Tarifa - du ahnst den Ruf des Muezzins

❶❶❻ An der südlichsten Spitze des spanischen Festlandes liegt die Stadt Tarifa. Sie ist in mehrerer Hinsicht eine untypische spanische Stadt. Hier sind das Klima, die geografische Lage, seine Geschichte und das heutige Leben in der Stadt schon auf den ersten Blick anders als in anderen Küstenregionen der Iberischen Halbinsel.

Tarifa liegt direkt im Schnittpunkt zwischen dem gemässigten Klima des Mittelmeerraums und den höheren Wellen des Atlantiks. Deshalb weht hier ständig ein Wind, entweder der kühle Levante aus dem Osten oder der etwas mildere Poniente aus dem Westen. Die leichte Jacke gehört auch im Sommer zum obligatorischen Tagesgepäck. Einzig im heissen August bleibt es für einige Tage windstill. Vor der Stadt liegt die Strasse von Gibraltar, und auf der gegenüberliegenden Seite, in einer Entfernung von 14 Kilometern, beginnt mit Marokko der afrikanische Kontinent.
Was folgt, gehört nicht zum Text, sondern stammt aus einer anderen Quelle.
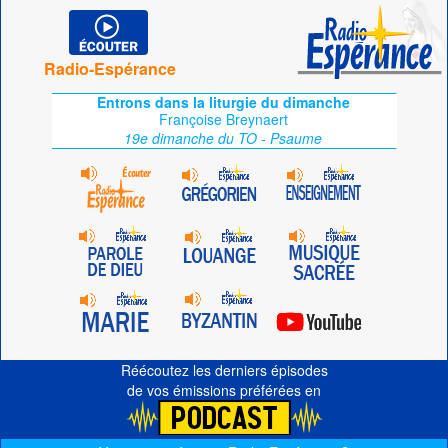
Radio-Espérance
Entrons dans la liturgie du dimanche
Françoise Breynaert
19e dimanche du TO - Psaume
Réécoutez les derniers épisodes
de vos émissions préférées en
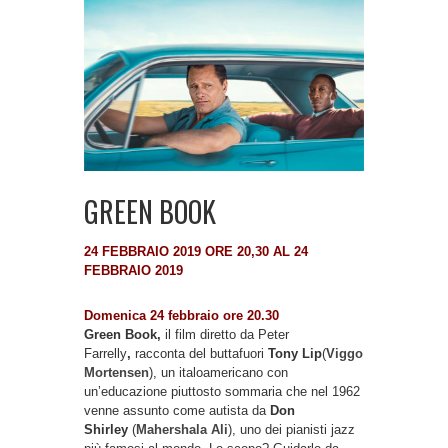
GREEN BOOK
24 FEBBRAIO 2019 ORE 20,30 AL 24
FEBBRAIO 2019
Domenica 24 febbraio ore 20.30
Green Book,
il film diretto da
Peter
Farrelly
,
racconta del buttafuori
Tony Lip
(
Viggo
Mortensen
), un italoamericano con
un’educazione piuttosto sommaria che nel 1962
venne assunto come autista da
Don
Shirley
(
Mahershala Ali
), uno dei pianisti jazz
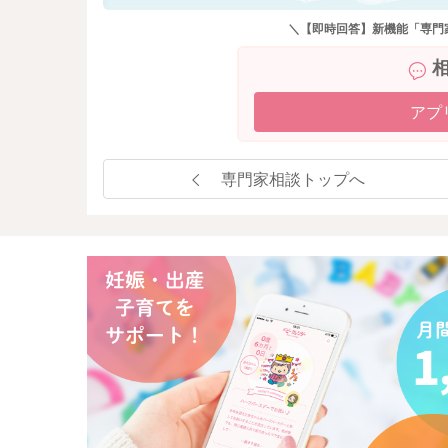
＼【即時回答】新機能「専門
アプ
専門家相談トップへ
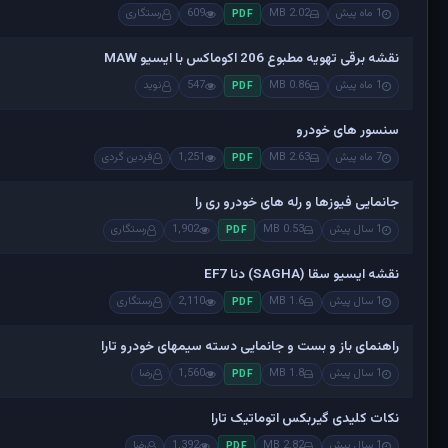
1 ماه پیش
2.02 MB
609
رستگاری
PDF
نقشه برقی تهویه مطبوع 206 اکوماکس با ایسیو MAW
1 ماه پیش
0.86 MB
547
نوید
PDF
سنسور های خودرو
7 ماه پیش
2.63 MB
1,251
فردین گردی
PDF
جانمایی فیوزها و رله های خودرو ری را
1 سال پیش
0.53 MB
1,902
رستگاری
PDF
نقشه ایسیو سقا (SAGHA) دنا EF7
1 سال پیش
1.6 MB
2,110
رستگاری
PDF
راهنمای باز و بست و جانمایی دسته سیمهای خودرو تارا
1 سال پیش
1.8 MB
1,560
رضا
PDF
نکات کلیدی گیربکس اتوماتیک تارا
1 سال پیش
2.82 MB
1,392
رضا
PDF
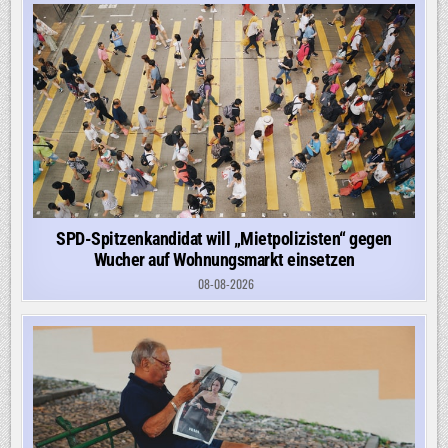
SPD-Spitzenkandidat will „Mietpolizisten“ gegen
Wucher auf Wohnungsmarkt einsetzen
08-08-2026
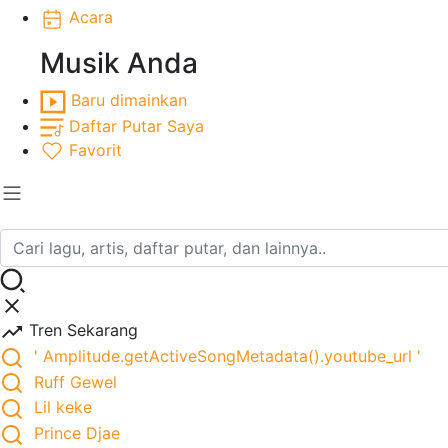
Acara
Musik Anda
Baru dimainkan
Daftar Putar Saya
Favorit
Tren Sekarang
' Amplitude.getActiveSongMetadata().youtube_url '
Ruff Gewel
Lil keke
Prince Djae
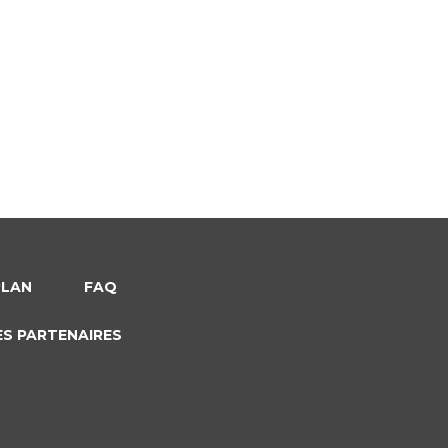
PLAN
FAQ
ES PARTENAIRES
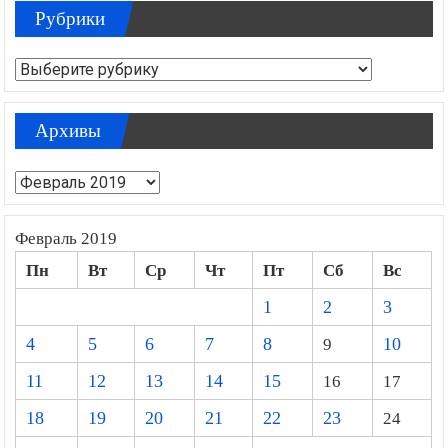
Рубрики
Рубрики
Архивы
Архивы
Февраль 2019
Пн
Вт
Ср
Чт
Пт
Сб
Вс
1
2
3
4
5
6
7
8
9
10
11
12
13
14
15
16
17
18
19
20
21
22
23
24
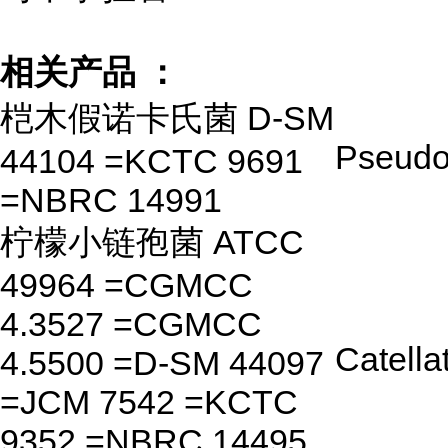
相关产品 ：
桤木假诺卡氏菌 D-SM
Pseudo
44104 =KCTC 9691
=NBRC 14991
柠檬小链孢菌 ATCC
49964 =CGMCC
4.3527 =CGMCC
Catella
4.5500 =D-SM 44097
=JCM 7542 =KCTC
9352 =NBRC 14495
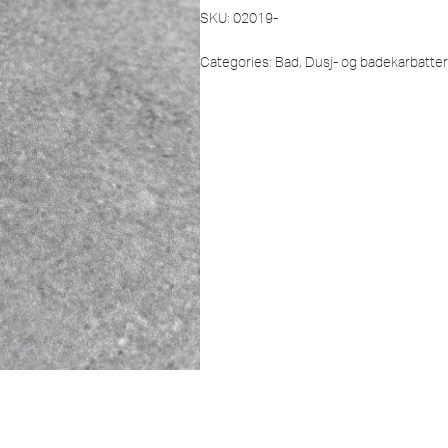
SKU:
02019-
Categories:
Bad
,
Dusj- og badekarbatter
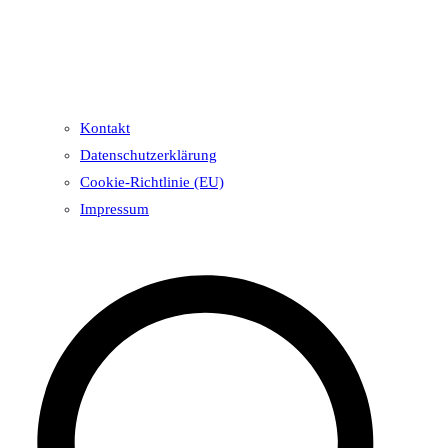
Kontakt
Datenschutzerklärung
Cookie-Richtlinie (EU)
Impressum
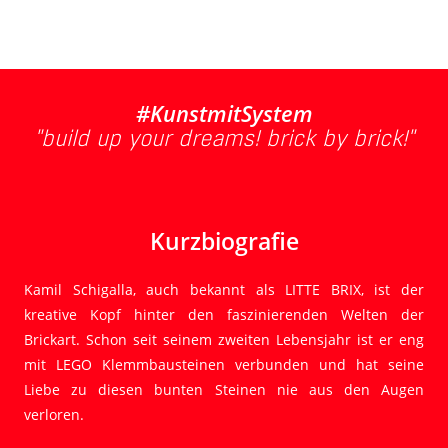
#KunstmitSystem
"build up your dreams! brick by brick!"
Kurzbiografie
Kamil Schigalla, auch bekannt als LITTE BRIX, ist der
kreative Kopf hinter den faszinierenden Welten der
Brickart. Schon seit seinem zweiten Lebensjahr ist er eng
mit LEGO Klemmbausteinen verbunden und hat seine
Liebe zu diesen bunten Steinen nie aus den Augen
verloren.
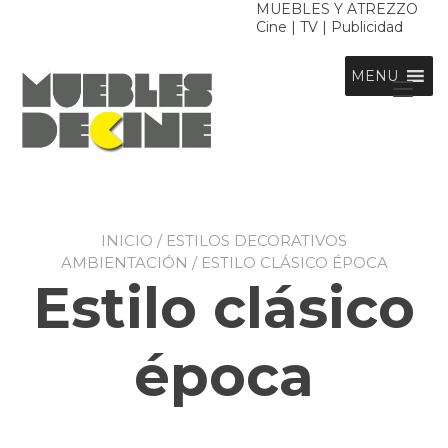
Ir
MUEBLES Y ATREZZO
Cine | TV | Publicidad
al
contenido
MENU
Alt
nav
INICIO
/
ESTILOS DECORATIVOS
AMBIENTACIÓN
/ ESTILO CLÁSICO ÉPOCA
Estilo clásico
época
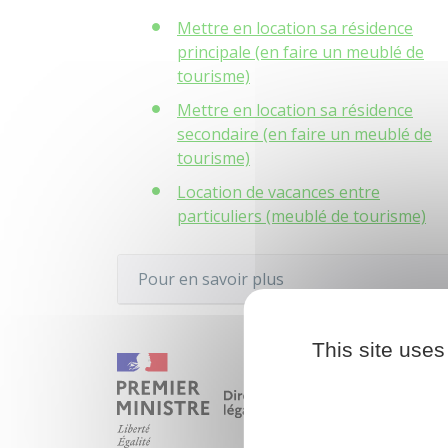
Mettre en location sa résidence
principale (en faire un meublé de
tourisme)
Mettre en location sa résidence
secondaire (en faire un meublé de
tourisme)
Location de vacances entre
particuliers (meublé de tourisme)
Pour en savoir plus
This site uses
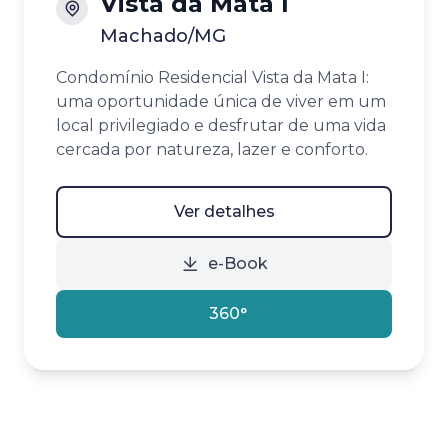
Vista da Mata I
Machado/MG
Condomínio Residencial Vista da Mata I:
uma oportunidade única de viver em um
local privilegiado e desfrutar de uma vida
cercada por natureza, lazer e conforto.
Ver detalhes
e-Book
360°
Bei klarer Sicht ist die Silhouette des marokkanischen Grenzgebietes gut sichtbar.

Die Geschichte Tarifas weist für mich einige zentrale Punkte auf, die auch belegt sind. Im Jahr 710 überquerte der berberische Feldherr Tarif Abu Zara die Meerenge von Gibraltar, gab Tarifa seinen heutigen Namen und läutete die 704 Jahre dauernde maurische Präsenz von Al Andalúz ein, die mit der Vertreibung der letzten Mauren am 20. Februar 1614 endete. Die Stadt Tarifa wurde bereits 1292 durch König Sancho IV de Borgoña (1258-1295) wieder katholisch. Seine Statue steht vor der im 10. Jahrhundert erbauten maurischen Burg. Sie wird Heute Castillo de Gúzman genannt. Dies in Ehren des katholischen Stadtwalters Alonso Peréz de Gúzman (1256-1309). Zwei Jahre nach der Rückeroberung versuchten die Mauren die Stadt wieder freizupressen, indem sie Guzmáns Sohn entführten. Guzmán ging nicht auf den Handel ein, verlor seinen Sohn, der daraufhin umgebracht wurde, rettete jedoch die Stadt vor der feindlichen Übernahme und wurde so zur Legende. Die Burg und die Puerta de Jeréz, das alte Stadttor, sind mit der Zone der engen Gassen, die verbliebenen Zeichen der ehemals arabischen Kultur in Tarifa.

Auf der Westseite der Stadt beginnen die kilometerlangen Sandstrände der Costa de la Luz entlang der Atlantikküste, die bis Huelva und an die portugiesische Grenze reichen. Die Playa de Bolonia mit der römischen Ruinenstadt Baelo Claudia an ihrer Seite gehört zu den schönsten Stränden Europas. Wer jetzt denkt, Tarifa strotzt vor teuren Hotels und mondänen Feriensiedlungen, der täuscht sich. Es sind mehr die Camper und Naturfreunde, die mir ihren Brettern und Feldstechern anreisen, denn hier befindet sich eine der besten Zonen für Wind- und Kitesurfen sowie für die Beobachtung der stationierten Zugvögel und der Wale und Delfine. Dieser aktive Tourismus gehört Heute neben der Passagierschifffahrt zu den wichtigsten Einnahmen der Stadt.

📜 Wenn ich in Tarifa bin, stehe ich gerne am Pier des Hafens und beobachte den lebendigen Fährverkehr zwischen den Kontinenten. Die Überfahrt nach Tanger in Marokko ist auch als Tagesausflug sehr attraktiv. Neuerdings verkehren auch moderne Katamarans, um die Touristen in anderthalb Stunden jeweils hin und her zu schiffen. Für diesen Trip nach Afrika benötigt es übrigens kein Visum, es reicht die gültige Identitätskarte, um in Tanger oder Marrakesch ins arabische Ambiente einzutauchen, wo das Essen fein nach Zimt und Muskatnuss schmeckt und um den Ruf des Muezzin auf dem Minarett nicht nur zu ahnen, sondern auch zu hören.